Sohlman was the chairman of the Stockholm shooting federation between 1907 and 1916 and vice chairman of Stockholm's militia federation between 1912 and 1926. In 1912, he initiated the Nordic capital cities' shooting competitions.

In 1915, during the First World War, he and his brother Arvid Sohlman sold the paper to the Germans in order to allow them to spread German propaganda in Sweden. The Sohlman brothers pledged their stocks in exchange for a large sum of money. The deal was long kept secret. Knut Agathon Wallenberg and Torvald Höjer, head of the foreign ministry's press agency, contacted Sohlman among others with criticism that blamed Russia and the tsar for starting the war. During Sohlman's time at the paper, it was also a body for pro-Finnish forces starting with the period of Russification of Finland. He was awarded the Order of the Cross of Liberty, 2nd class, in 1918. In 1921, Aftonbladet and Dagen returned to Swedish ownership.

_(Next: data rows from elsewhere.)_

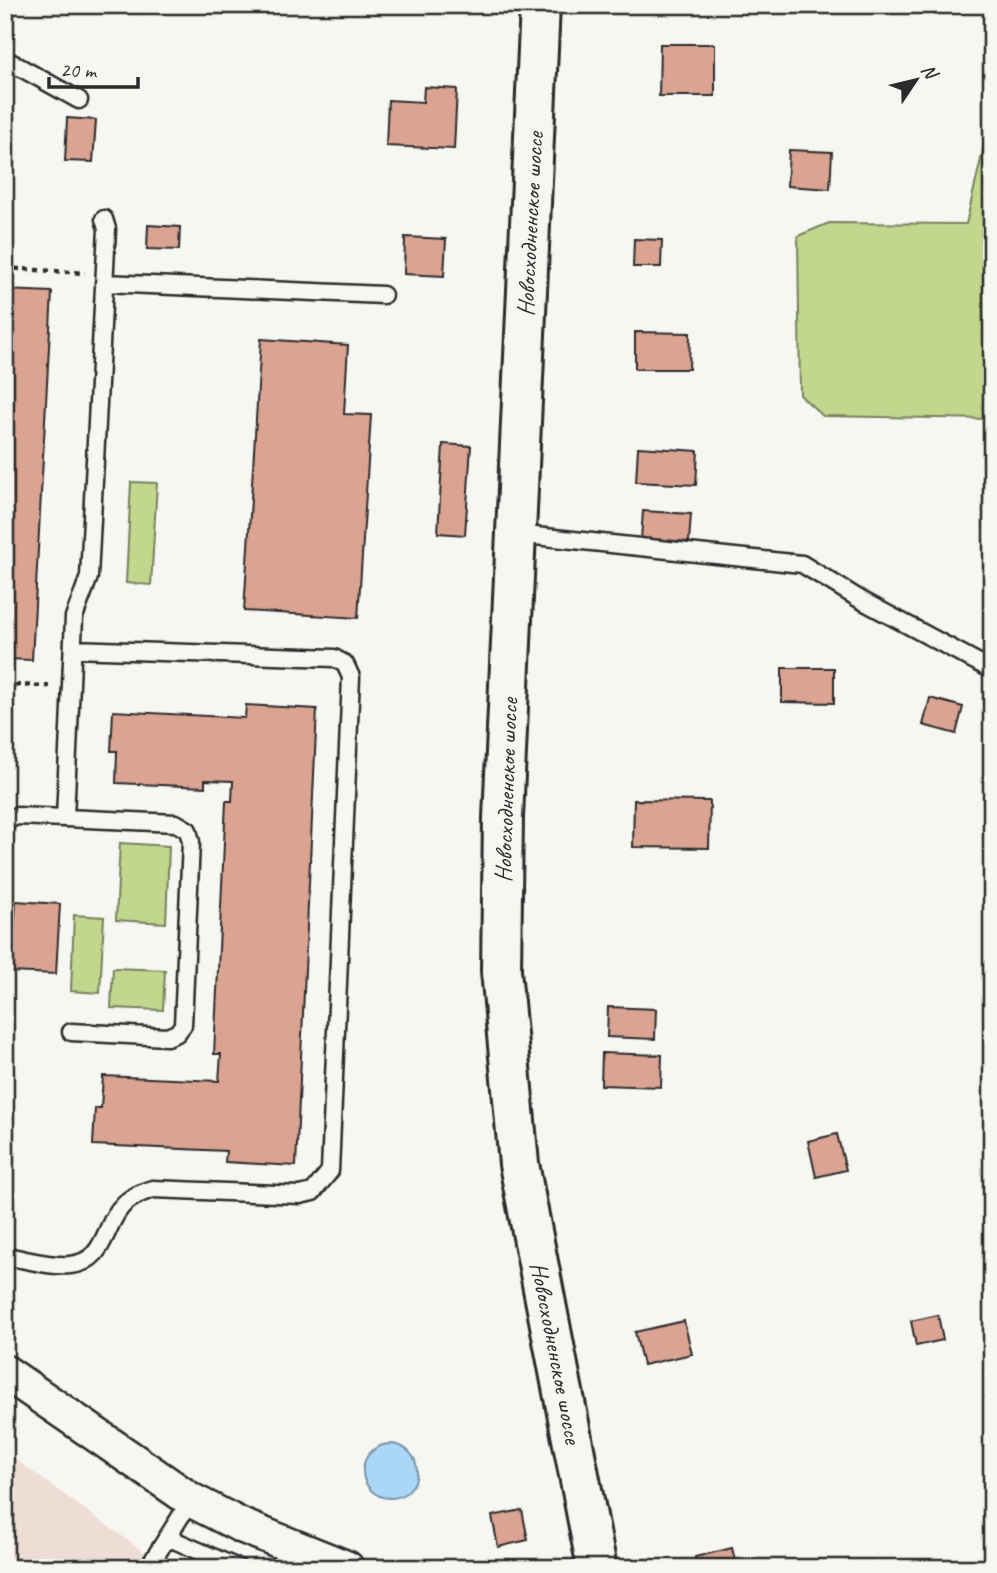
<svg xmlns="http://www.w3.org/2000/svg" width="997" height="1573" viewBox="0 0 997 1573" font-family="Caveat,sans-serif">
  <rect width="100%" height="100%" fill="#f6f6f2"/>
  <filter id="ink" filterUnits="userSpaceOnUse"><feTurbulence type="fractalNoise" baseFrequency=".0143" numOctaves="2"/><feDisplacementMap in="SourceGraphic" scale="14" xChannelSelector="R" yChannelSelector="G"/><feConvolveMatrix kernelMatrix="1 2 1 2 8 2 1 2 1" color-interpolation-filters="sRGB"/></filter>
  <g filter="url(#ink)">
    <path fill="#eeddd5" d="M5 1452 166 1568H5Z"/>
    <path fill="#c2d78d" stroke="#76815c" stroke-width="2" d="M992 86V419L823 416 800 395 798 236 829 223 966 224 990 120Z
      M131 482 157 483 151 585 126 583Z
      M120 843 169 846 166 923 116 920Z
      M74 915 104 917 100 993 71 991Z
      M113 968 165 970 163 1010 111 1008Z"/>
    <path fill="#aad7f6" stroke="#7792a5" stroke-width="2" d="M363 1471a27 27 0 1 1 54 0a27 27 0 1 1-54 0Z"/>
    <path fill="#daa392" stroke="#2b2b2b" stroke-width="2" d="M660 44H715V96H659Z
      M424 87 457 89 454 149 386 146 388 100 423 102Z
      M67 118 96 120 93 162 65 161Z
      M789 150 832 152 830 189 787 186Z
      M148 225 180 227 179 250 147 249Z
      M405 237 446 239 444 276 404 274Z
      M634 239 662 240 661 267H633Z
      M5 290 52 292 32 660 5 659Z
      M635 332 690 333 689 369H635Z
      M261 339 348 345 344 414 371 415 358 618 244 611Z
      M443 444 471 446 465 535 438 533Z
      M638 447 698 451 696 485 636 482Z
      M643 511 691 514 689 542 641 539Z
      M782 668H834V703L782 702Z
      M930 698 963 707 956 734 923 725Z
      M246 705 317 709 296 1166 225 1162 226 1151 93 1145 95 1108H101L103 1076 219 1081 221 1054H214L226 801H232L233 781 205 780V787L116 783 117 751H111L113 711 245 718Z
      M634 800 710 801 709 848 633 847Z
      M16 901 60 904 56 974 11 972Z
      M608 1007 656 1009 655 1039 607 1037Z
      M602 1053 662 1055 661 1087 601 1085Z
      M837 1134 846 1170 816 1177 808 1141Z
      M938 1315 943 1340 916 1346 911 1321Z
      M684 1321 692 1354 643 1365 635 1332Z
      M522 1510 528 1540 498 1547 492 1516Z
      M732 1548 737 1568H697L695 1557Z"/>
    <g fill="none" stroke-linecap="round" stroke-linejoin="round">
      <g stroke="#2b2b2b" stroke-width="21">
        <path id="service" d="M5 59 79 100
          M104 283 383 295
          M516 534 802 564 861 600 992 670
          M65 818 176 823 188 830 191 842 183 1025 177 1033 167 1037 71 1032
          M5 822 16 816 65 818 74 617 89 577 107 229 104 219
          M5 1256C25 1259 50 1267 70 1265 107 1262 103 1224 124 1204 133 1196 142 1192 153 1189L300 1195 313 1192 330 1171 351 677 345 664 334 658 73 649
          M167 1537 238 1568
          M148 1568 191 1500"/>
      </g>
      <g stroke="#2b2b2b" stroke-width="38">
        <path id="minor" d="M5 1372 191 1500 242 1526 347 1568"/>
      </g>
      <g stroke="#2b2b2b" stroke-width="44">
        <path id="secondary" d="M540 5 503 818 501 970 519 1164 597 1568"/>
      </g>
      <path stroke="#2b2b2b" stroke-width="4.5" stroke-dasharray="5 5" stroke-linecap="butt" d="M5 268 85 273
        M5 685 49 686"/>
      <use href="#service" stroke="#f6f6f2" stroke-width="16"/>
      <use href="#minor" stroke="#f6f6f2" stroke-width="33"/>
      <use href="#secondary" stroke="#f6f6f2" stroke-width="38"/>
    </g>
  </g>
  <g text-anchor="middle" stroke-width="5" stroke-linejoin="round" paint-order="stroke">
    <g font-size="24" fill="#2b2b2b" stroke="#f6f6f2">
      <text transform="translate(530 224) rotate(-87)" y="8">Новосходненское шоссе</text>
      <text transform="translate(506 790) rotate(-88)" y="8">Новосходненское шоссе</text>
      <text transform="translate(556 1353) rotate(79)" y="8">Новосходненское шоссе</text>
    </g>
  </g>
  <rect width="997" height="1573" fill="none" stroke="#f6f6f2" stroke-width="28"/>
  <rect x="14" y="14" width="969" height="1545" fill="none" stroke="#2b2b2b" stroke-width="2.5" filter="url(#ink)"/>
  <g transform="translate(916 80) rotate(55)" stroke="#f6f6f2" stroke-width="5" paint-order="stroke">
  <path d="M0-5L12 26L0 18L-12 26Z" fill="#2b2b2b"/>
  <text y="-10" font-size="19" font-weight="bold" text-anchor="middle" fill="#2b2b2b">N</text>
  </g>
  <path d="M49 77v10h89v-10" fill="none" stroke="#2b2b2b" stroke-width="3.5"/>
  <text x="60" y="77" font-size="21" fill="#2b2b2b" stroke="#f6f6f2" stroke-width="5" paint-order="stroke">20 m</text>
</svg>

As of 1917, he was married to Magda Leidesdorff, in her second marriage.

Ironically, he died on May 1 after falling down from his fourth-floor balcony, on International Workers' Day. His grave can be found in Huddinge graveyard southwest of Stockholm.

Erik Palmstierna describes him:
”Sohlman appeared to have been forgotten since the 60s. A true patriot and guild brother, lover of shooting, and everything that the worker meant with the term 'Philistine', but a great and harmless man of honor.”